What are the benefits of drinking water?

• Hydrates the body and prevents dehydration.
• Decreases the chances of constipation; by increasing fluids, we decrease the likelihood of becoming constipated.
• Regulates our body temperature.
• Good for joints by keeping them lubricated and therefore cushions them.
• Boosts your skin and hair health.
• Gets rid of wastes through urination, perspiration and bowel movements.
• Can help with weight loss by filling us up, therefore, decreasing appetite and sugar cravings. Our brain can’t tell the difference between hunger and thirst, so often we mistake thirst for a sugar craving, so next time you want something sweet, grab a glass of water first.
• Boosts memory and can actually boost your mood. Dehydration affects mood, concentration and memory.
• Essential for kidneys and regulating blood pressure.
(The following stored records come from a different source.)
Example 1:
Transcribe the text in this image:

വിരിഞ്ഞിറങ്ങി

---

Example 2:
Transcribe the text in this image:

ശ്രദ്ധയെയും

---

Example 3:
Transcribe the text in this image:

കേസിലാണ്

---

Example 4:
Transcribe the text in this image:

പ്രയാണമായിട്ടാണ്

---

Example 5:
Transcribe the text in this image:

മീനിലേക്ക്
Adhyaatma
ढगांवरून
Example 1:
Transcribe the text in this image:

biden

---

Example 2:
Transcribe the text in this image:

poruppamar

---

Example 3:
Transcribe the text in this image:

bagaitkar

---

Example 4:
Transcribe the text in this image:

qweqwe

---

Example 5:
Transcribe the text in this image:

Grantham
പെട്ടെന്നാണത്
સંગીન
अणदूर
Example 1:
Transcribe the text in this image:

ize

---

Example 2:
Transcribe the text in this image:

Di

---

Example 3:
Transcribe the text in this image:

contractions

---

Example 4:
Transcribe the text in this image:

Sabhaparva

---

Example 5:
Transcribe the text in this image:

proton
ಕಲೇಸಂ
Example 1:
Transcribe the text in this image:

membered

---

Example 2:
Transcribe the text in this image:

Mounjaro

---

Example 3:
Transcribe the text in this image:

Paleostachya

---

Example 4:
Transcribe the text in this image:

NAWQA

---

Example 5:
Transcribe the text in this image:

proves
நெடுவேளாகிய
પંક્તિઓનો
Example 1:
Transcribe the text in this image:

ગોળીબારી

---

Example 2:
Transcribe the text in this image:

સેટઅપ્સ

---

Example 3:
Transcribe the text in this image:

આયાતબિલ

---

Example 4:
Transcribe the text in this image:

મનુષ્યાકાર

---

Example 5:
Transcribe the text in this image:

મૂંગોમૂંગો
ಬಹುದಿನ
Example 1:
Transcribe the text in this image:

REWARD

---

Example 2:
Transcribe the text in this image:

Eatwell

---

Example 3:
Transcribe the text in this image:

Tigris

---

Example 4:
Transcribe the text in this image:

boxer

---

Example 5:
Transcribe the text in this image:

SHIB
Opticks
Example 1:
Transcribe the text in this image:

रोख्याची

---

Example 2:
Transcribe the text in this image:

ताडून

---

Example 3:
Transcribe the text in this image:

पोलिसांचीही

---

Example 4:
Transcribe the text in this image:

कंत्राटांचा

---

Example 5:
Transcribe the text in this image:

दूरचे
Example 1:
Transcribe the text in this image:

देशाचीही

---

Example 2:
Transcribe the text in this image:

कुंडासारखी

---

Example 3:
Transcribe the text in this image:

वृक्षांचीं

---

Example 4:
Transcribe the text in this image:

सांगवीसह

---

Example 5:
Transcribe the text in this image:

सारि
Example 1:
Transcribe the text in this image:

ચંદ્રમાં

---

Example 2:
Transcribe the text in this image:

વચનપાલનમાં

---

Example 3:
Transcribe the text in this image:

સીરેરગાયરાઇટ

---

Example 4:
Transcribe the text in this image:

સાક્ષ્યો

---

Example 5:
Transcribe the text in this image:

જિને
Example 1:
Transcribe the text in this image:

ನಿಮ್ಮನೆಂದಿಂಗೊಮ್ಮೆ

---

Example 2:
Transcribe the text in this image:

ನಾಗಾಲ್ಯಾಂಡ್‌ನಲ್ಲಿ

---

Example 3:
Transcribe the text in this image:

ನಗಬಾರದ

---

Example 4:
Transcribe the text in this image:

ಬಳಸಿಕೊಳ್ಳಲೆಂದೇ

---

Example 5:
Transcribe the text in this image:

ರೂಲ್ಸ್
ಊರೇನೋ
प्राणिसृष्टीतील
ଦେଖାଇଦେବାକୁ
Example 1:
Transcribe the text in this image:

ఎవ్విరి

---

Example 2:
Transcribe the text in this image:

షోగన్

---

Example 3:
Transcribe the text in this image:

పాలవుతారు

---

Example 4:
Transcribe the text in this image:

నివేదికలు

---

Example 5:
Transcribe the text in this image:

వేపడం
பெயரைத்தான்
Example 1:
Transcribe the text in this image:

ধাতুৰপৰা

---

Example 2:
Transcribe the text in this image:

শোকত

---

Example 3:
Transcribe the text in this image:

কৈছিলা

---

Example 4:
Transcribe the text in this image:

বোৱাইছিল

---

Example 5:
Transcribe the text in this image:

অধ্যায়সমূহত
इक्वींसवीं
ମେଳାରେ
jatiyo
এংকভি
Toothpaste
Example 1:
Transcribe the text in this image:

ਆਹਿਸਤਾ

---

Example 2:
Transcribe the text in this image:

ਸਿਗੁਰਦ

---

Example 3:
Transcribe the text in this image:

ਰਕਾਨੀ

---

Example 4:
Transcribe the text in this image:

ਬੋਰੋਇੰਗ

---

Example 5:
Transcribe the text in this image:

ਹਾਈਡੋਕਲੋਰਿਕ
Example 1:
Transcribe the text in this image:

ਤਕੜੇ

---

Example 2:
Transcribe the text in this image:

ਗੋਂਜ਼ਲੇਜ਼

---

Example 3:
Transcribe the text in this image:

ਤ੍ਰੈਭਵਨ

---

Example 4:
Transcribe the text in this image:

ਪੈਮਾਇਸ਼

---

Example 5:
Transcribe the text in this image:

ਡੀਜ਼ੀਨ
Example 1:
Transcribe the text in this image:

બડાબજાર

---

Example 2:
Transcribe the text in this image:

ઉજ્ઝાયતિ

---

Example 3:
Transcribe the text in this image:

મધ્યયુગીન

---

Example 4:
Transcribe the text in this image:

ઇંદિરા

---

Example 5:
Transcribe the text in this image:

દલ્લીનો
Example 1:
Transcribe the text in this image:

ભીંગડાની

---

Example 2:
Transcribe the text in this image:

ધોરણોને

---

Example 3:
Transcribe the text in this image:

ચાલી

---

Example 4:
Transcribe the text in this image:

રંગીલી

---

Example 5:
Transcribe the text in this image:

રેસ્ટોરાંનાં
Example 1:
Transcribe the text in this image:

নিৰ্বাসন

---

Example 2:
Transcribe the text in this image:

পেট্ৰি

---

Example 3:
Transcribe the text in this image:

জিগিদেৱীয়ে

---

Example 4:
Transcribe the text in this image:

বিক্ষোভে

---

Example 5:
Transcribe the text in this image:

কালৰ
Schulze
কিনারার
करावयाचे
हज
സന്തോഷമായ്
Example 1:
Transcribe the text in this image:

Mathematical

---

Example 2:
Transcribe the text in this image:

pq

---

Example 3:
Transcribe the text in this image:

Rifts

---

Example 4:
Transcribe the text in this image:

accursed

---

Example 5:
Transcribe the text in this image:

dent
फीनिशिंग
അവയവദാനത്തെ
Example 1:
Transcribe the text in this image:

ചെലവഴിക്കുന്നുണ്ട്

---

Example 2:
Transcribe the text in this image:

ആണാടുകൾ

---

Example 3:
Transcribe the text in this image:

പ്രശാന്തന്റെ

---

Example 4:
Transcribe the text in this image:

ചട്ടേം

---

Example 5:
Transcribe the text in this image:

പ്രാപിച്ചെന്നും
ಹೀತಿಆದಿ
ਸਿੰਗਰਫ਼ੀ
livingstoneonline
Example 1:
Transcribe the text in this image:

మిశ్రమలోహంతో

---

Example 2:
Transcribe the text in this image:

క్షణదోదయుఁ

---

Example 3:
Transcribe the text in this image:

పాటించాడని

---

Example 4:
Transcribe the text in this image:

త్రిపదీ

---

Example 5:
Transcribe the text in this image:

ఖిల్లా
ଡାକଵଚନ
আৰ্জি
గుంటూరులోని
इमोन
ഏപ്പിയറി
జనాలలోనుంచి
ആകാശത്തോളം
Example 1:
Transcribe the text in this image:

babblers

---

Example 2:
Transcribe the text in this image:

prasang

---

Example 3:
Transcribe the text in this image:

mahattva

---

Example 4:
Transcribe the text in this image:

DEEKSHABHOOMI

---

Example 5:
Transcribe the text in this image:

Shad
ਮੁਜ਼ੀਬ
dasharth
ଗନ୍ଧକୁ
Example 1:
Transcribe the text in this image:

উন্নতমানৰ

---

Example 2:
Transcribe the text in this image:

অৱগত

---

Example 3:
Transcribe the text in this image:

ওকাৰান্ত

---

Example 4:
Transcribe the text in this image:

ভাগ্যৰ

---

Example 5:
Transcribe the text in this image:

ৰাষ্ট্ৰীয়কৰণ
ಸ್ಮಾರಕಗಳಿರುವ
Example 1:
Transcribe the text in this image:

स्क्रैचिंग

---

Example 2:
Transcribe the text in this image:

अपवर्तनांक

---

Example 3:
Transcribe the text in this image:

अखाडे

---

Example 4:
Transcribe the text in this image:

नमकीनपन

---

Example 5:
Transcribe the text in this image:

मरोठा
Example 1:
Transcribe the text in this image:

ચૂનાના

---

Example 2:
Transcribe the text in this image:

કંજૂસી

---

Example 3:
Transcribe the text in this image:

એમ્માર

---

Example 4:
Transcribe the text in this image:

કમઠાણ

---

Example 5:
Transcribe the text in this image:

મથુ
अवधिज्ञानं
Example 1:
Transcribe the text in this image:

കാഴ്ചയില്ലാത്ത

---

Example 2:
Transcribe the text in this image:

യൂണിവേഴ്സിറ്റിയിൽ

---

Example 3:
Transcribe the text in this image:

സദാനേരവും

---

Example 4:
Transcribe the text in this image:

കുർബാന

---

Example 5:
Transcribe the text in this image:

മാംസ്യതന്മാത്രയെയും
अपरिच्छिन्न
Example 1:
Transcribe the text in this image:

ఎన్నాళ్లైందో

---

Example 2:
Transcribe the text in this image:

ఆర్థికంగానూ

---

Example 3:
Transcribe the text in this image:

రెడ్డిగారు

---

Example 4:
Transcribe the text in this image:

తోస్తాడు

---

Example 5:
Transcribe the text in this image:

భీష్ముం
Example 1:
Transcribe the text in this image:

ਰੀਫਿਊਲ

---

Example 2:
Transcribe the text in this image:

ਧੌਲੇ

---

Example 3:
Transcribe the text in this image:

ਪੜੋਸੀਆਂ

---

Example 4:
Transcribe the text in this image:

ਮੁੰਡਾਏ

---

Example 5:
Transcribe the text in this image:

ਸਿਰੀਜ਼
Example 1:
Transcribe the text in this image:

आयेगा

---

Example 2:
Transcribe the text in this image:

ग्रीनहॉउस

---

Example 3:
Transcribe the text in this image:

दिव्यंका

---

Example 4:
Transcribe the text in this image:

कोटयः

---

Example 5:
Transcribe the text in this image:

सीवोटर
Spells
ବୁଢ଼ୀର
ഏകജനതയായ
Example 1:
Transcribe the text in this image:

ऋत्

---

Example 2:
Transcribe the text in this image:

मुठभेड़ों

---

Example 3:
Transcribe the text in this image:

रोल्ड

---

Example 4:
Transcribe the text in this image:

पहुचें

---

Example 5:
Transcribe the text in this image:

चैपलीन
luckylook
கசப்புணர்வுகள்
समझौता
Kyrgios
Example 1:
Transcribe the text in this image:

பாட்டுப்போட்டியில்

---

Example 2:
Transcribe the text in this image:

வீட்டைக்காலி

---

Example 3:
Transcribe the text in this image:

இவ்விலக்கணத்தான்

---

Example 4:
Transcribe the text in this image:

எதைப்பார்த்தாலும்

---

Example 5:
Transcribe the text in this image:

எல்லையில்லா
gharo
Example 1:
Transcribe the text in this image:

A lack of water can lead to elevated blood pressure as the blood thickens and increases the pressure.
• Boosts performance during exercise.
• Protects sensitive tissues.

Tips to Drink More Water:

• Bring your favourite water bottle with you and refill it as you go.
• Choose water over sugary drinks – try to think of the benefits to your health.
• Choose water when eating out, which will save money and reduce calorie intake.
• Serve water during meals, and have a few sips before meals if you are trying to manage a weight problem.
• Try a slice of lime or lemon to your water. This can help improve the taste. There are several flavoured waters available, too, if you simply don’t like the taste of plain water.

 

Not sure if you’re drinking enough? 

If you want to know if you are taking in enough water/fluids, well, you probably are if:

• you don’t feel thirsty too often.
• your urine is either light yellow or clear.

 

The NHS recommend the average adult consume 6-8 glasses or cups of hydrating fluid each day. This includes lower-fat milk and low-sugar or sugar-free drinks, tea and coffee. However, this can vary dependent on your age, gender, activity, the weather, if you are exercising enough, etc.